The movement has gone beyond mere small backyard gardens:
Grow Pittsburgh's sites include the Larimer Farm and Gardens, a quarter acre at Larimer Avenue and Mayflower Street; Lawrenceville Gardens at Allegheny Cemetery, about 150 square feet; and a garden the size of four city lots on Lincoln Avenue in Lemington called Higher Ground Community Garden.
The above list is in addition to a 3/4 acre lot in Braddock and others throughout Pittsburgh. What makes this trend significant is the nationwide nature of the movement and the near-utopian vision of its proponents (as I noted in March):
Near downtown, fruit trees and vegetable farms would replace neighborhoods that are an eerie landscape of empty buildings and vacant lots.
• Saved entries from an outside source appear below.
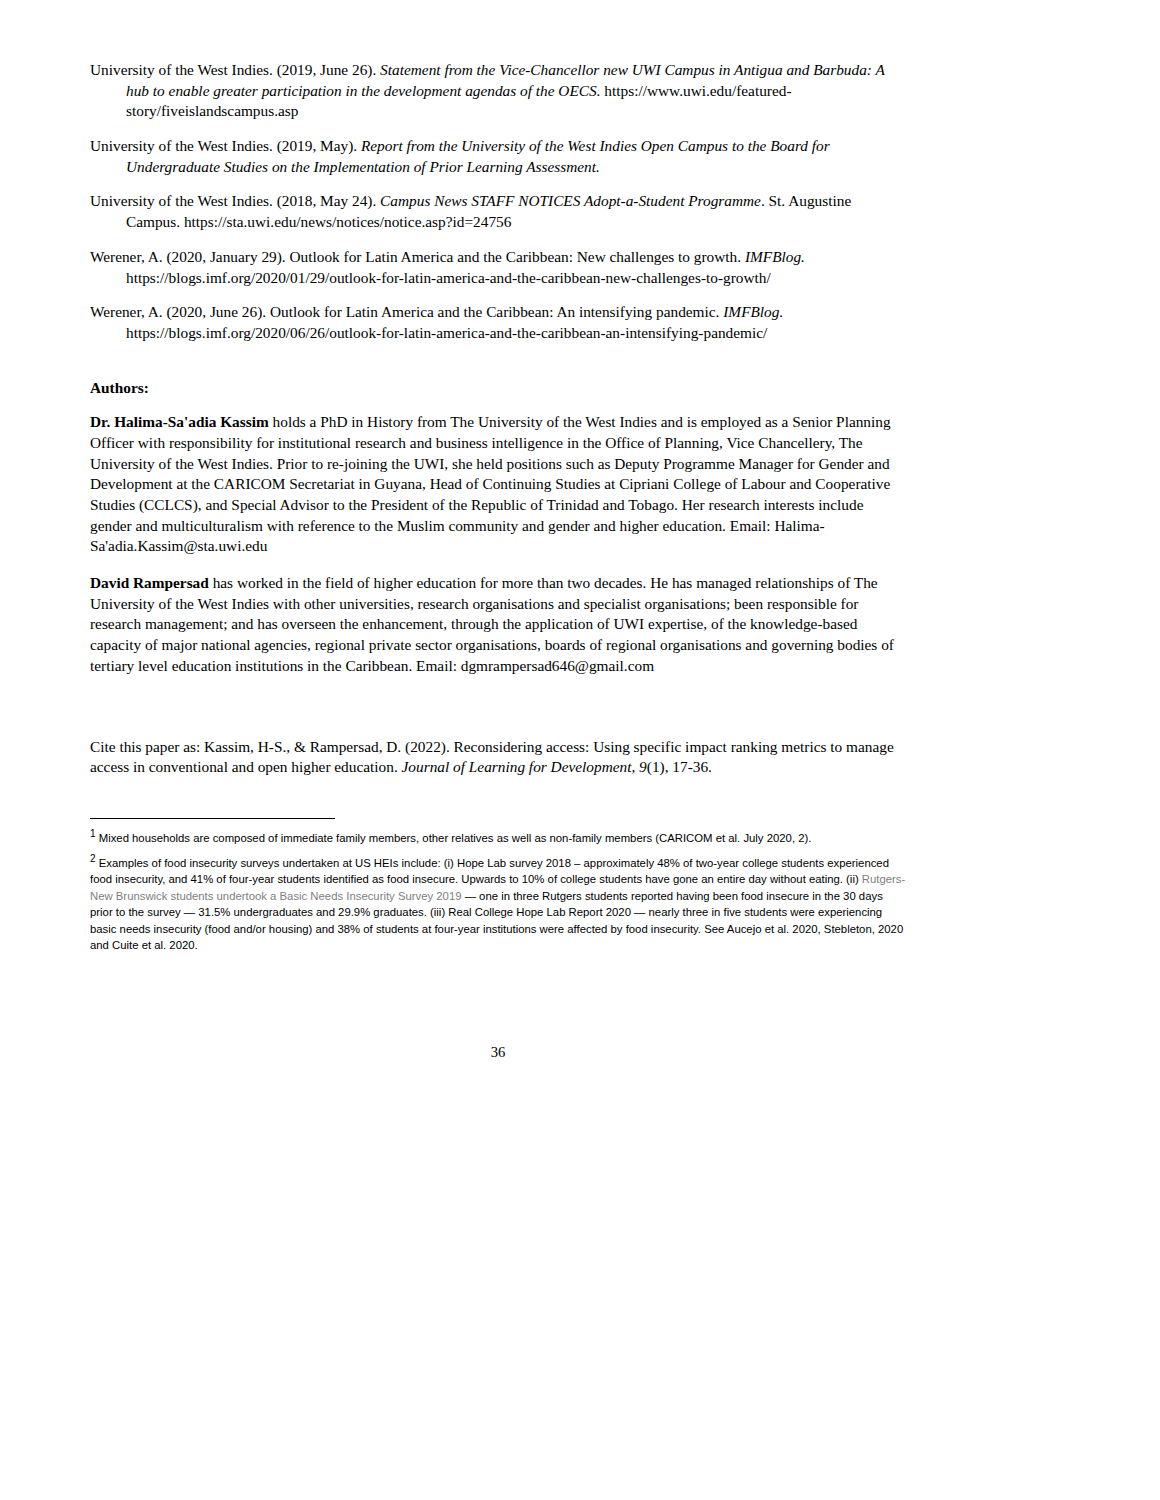University of the West Indies. (2019, June 26). Statement from the Vice-Chancellor new UWI Campus in Antigua and Barbuda: A hub to enable greater participation in the development agendas of the OECS. https://www.uwi.edu/featured-story/fiveislandscampus.asp
University of the West Indies. (2019, May). Report from the University of the West Indies Open Campus to the Board for Undergraduate Studies on the Implementation of Prior Learning Assessment.
University of the West Indies. (2018, May 24). Campus News STAFF NOTICES Adopt-a-Student Programme. St. Augustine Campus. https://sta.uwi.edu/news/notices/notice.asp?id=24756
Werener, A. (2020, January 29). Outlook for Latin America and the Caribbean: New challenges to growth. IMFBlog. https://blogs.imf.org/2020/01/29/outlook-for-latin-america-and-the-caribbean-new-challenges-to-growth/
Werener, A. (2020, June 26). Outlook for Latin America and the Caribbean: An intensifying pandemic. IMFBlog. https://blogs.imf.org/2020/06/26/outlook-for-latin-america-and-the-caribbean-an-intensifying-pandemic/
Authors:
Dr. Halima-Sa'adia Kassim holds a PhD in History from The University of the West Indies and is employed as a Senior Planning Officer with responsibility for institutional research and business intelligence in the Office of Planning, Vice Chancellery, The University of the West Indies. Prior to re-joining the UWI, she held positions such as Deputy Programme Manager for Gender and Development at the CARICOM Secretariat in Guyana, Head of Continuing Studies at Cipriani College of Labour and Cooperative Studies (CCLCS), and Special Advisor to the President of the Republic of Trinidad and Tobago. Her research interests include gender and multiculturalism with reference to the Muslim community and gender and higher education. Email: Halima-Sa'adia.Kassim@sta.uwi.edu
David Rampersad has worked in the field of higher education for more than two decades. He has managed relationships of The University of the West Indies with other universities, research organisations and specialist organisations; been responsible for research management; and has overseen the enhancement, through the application of UWI expertise, of the knowledge-based capacity of major national agencies, regional private sector organisations, boards of regional organisations and governing bodies of tertiary level education institutions in the Caribbean. Email: dgmrampersad646@gmail.com
Cite this paper as: Kassim, H-S., & Rampersad, D. (2022). Reconsidering access: Using specific impact ranking metrics to manage access in conventional and open higher education. Journal of Learning for Development, 9(1), 17-36.
1 Mixed households are composed of immediate family members, other relatives as well as non-family members (CARICOM et al. July 2020, 2).
2 Examples of food insecurity surveys undertaken at US HEIs include: (i) Hope Lab survey 2018 – approximately 48% of two-year college students experienced food insecurity, and 41% of four-year students identified as food insecure. Upwards to 10% of college students have gone an entire day without eating. (ii) Rutgers-New Brunswick students undertook a Basic Needs Insecurity Survey 2019 — one in three Rutgers students reported having been food insecure in the 30 days prior to the survey — 31.5% undergraduates and 29.9% graduates. (iii) Real College Hope Lab Report 2020 — nearly three in five students were experiencing basic needs insecurity (food and/or housing) and 38% of students at four-year institutions were affected by food insecurity. See Aucejo et al. 2020, Stebleton, 2020 and Cuite et al. 2020.
36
Suburban commuters heading into the city center might pass through what looks like the countryside to get there. Surviving neighborhoods in the birthplace of the auto industry would become pockets in expanses of green.(citing the Washington Times discussing Detroit)
The Post-Gazette article cites examples in other major cities.
The urban farming movement is rapidly taking shape as the motivator behind the urban relocation/consolidation movement nationwide. If urban farming takes root in conjunction with municipal efforts to destroy rundown neighborhoods and relocate (and consolidate) residents, the movement will be one of many factors at the center of legal battles over eminent domain, title and environmental issues. Food crops will not be the only things growing out of the ground in urban areas.